Ever wondered what a world would be like where computers can simulate human interactions with each other, and can even tell what you are thinking or might do? Well now, thanks to research carried out at Cambridge University, we are getting ever closer to that reality.
At the Psychometrics Center at Cambridge University, head researcher Miss Wu Youyou’s team has designed a piece of computer software that can infer a lot about a person’s psychological traits from ‘mining’ as little as ten of their Facebook ‘Likes’ and when 150 ‘Likes’ were analyzed the software was able to tell more about a person than a work colleague or housemate. In reality, most people have more than 200 ‘likes’ on Facebook, and, for this reason, the computer program was able to figure out more about a person’s behavioral patterns and psychological traits than even a family member.
The research was carried out by asking around 20,000 volunteers to take a 100 question self-assessment test that used five categories to give them a rating- openness, conscientiousness, extroversion, agreeableness, and neuroticism. These results were then compared to similar ones gained from friends and family, and then lastly compared to what the computer software could infer from the volunteers’ Facebook ‘Likes.’
Described as a ‘milestone’ in getting closer to having more natural interactions between humans and machines, for me the research also rings a few alarm bells. Imagine, for example, a computer that has voice recognition, facial recognition and knows all your Facebook likes. With this new piece of software working alongside it, what you would have is a computer that can recognize you as soon as you come into a room, and communicate with you in a way that would seem extremely ‘human’ in terms of sensitivity.
Simultaneously (because the software can instantly know more about you than even a family member) what we are dealing with is a type of Artificial Intelligence (AI) that can simulate human emotions such as understanding and empathy, and therefore has the potential to get very close to you, and perhaps even gain your trust.
Alarmingly, the first two parts of this ‘menu’ for a robot already exist, and Facebook has them. In fact, it would only take for Facebook to add this new software to its website, and it would instantly know more about you psychologically than just about any person you know. Obviously the potential for misuse is tremendous and perhaps most frighteningly of all, Miss Youyou was an intern at Facebook just months ago, so this Facebook robot isn’t just a fantasy that I have dreamed up in the dark recesses of my mind.
Co-author of the research, Dr David Stillwell, explains that the possible benefits of such a computer program are enormous,
“The results of such data analysis can be very useful in aiding people when making decisions… The ability to judge personality is an essential component of social living – from day-to-day decisions to long-term plans such as whom to marry, trust, hire, or elect as president.”
It’s pretty clear that employers would love to get their hands on such a powerful piece of software.
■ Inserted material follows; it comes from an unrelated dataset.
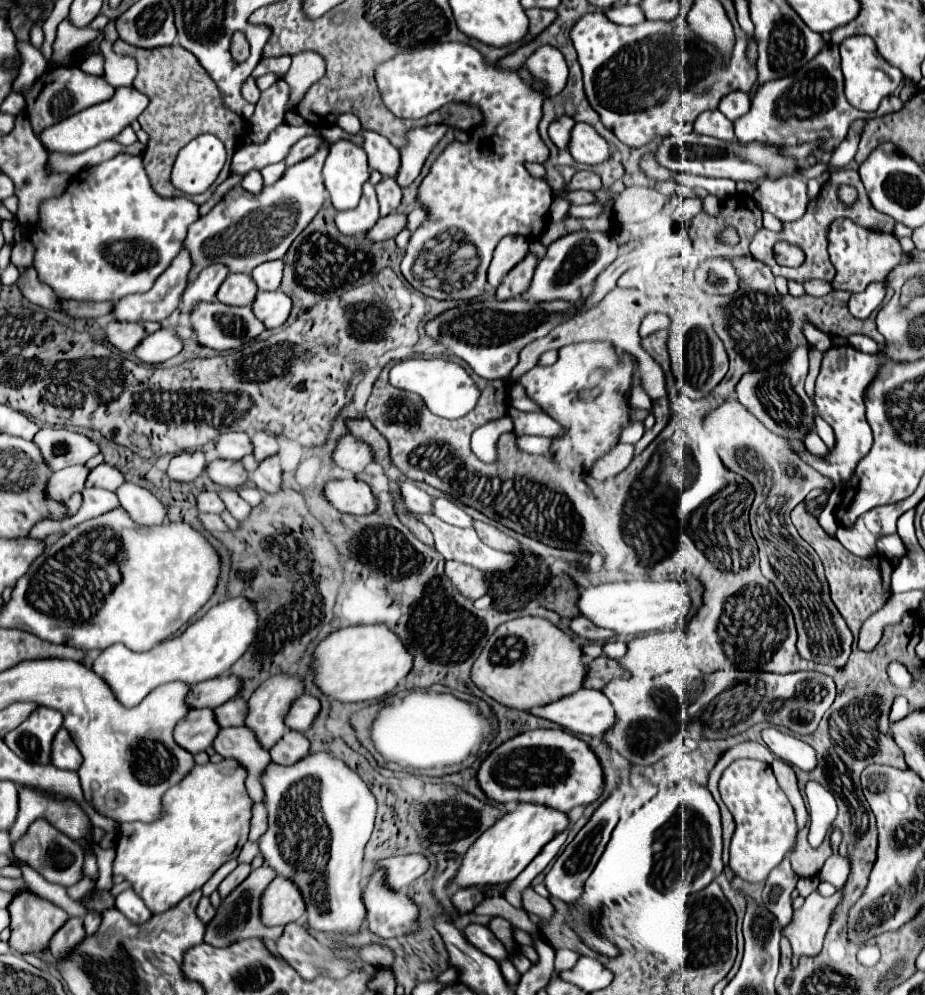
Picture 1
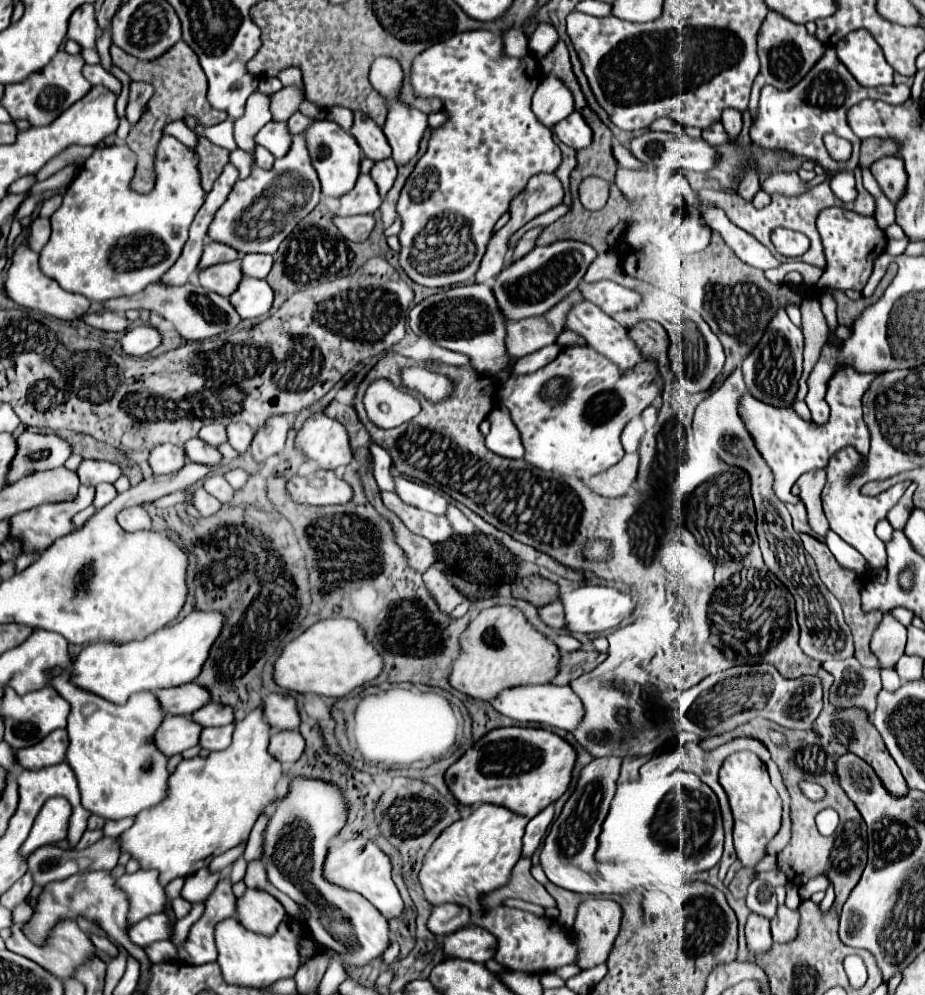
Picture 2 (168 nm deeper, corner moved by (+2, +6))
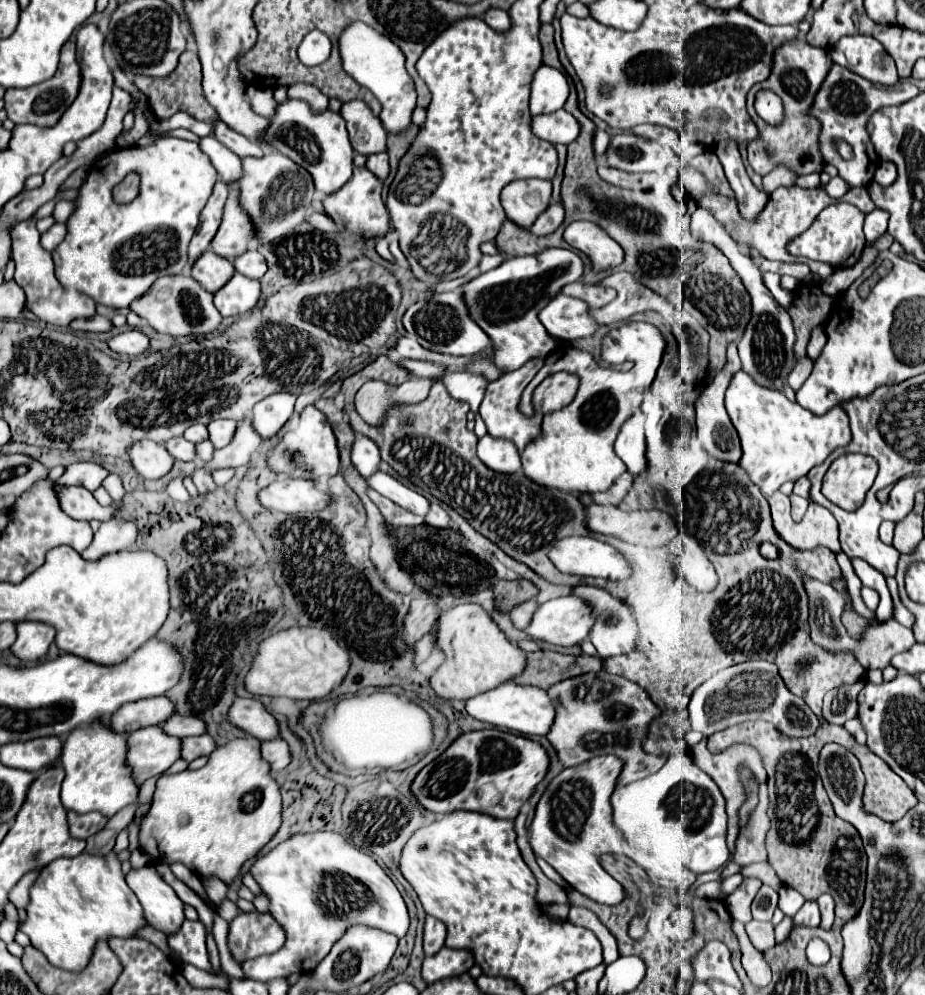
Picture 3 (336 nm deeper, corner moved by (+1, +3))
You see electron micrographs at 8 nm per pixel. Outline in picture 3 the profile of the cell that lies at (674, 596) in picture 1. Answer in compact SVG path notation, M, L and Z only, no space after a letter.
M569 595L543 603L525 631L535 641L571 647L587 639L593 625L593 605L581 597Z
This software would allow them to make better decisions during the interview process, and ultimately aid them in guaranteeing the best person for a job, and even if one applies this software to the possible pursuit of a partner, by using a dating website, for example, the advantage for an average person is pretty obvious.
In today’s world, however, it is pretty clear that privacy for citizens is not something high on governments’ priority lists. In fact, you only have to take a brief look at some of the articles filling up the news page here at Best VPN to get a very clear picture of the fact that these technological breakthroughs are being used to breach our trust, and to gather more and more metadata about us, rather than to help us.
With corporate money funding the campaigns of governments that are supposed to protect us, there is clearly greater need for across the board legislation designed to uphold our rights to privacy and control of our digital footprint.
The artificial intelligence revolution is happening all around us, and it probably won’t be long before, rather than corrupt corporations and governments (as if that isn’t bad enough already) it will be sentient, self-replicating robots who know everything about us. From the research paper,
“Popular culture has depicted robots that surpass humans in making psychological inferences. In the film Her, for example, the main character falls in love with his operating system. By curating and analyzing his digital records, his computer can understand and respond to his thoughts and needs much better than other humans, including his long-term girlfriend and closest friends. Our research, along with development in robotics, provides empirical evidence that such a scenario is becoming increasingly likely as tools for digital assessment come to maturity.”
One thing is for sure when it comes to digital privacy – we are fast running out of time to tighten up legislation before the problem is way too far out of control… perhaps it is already!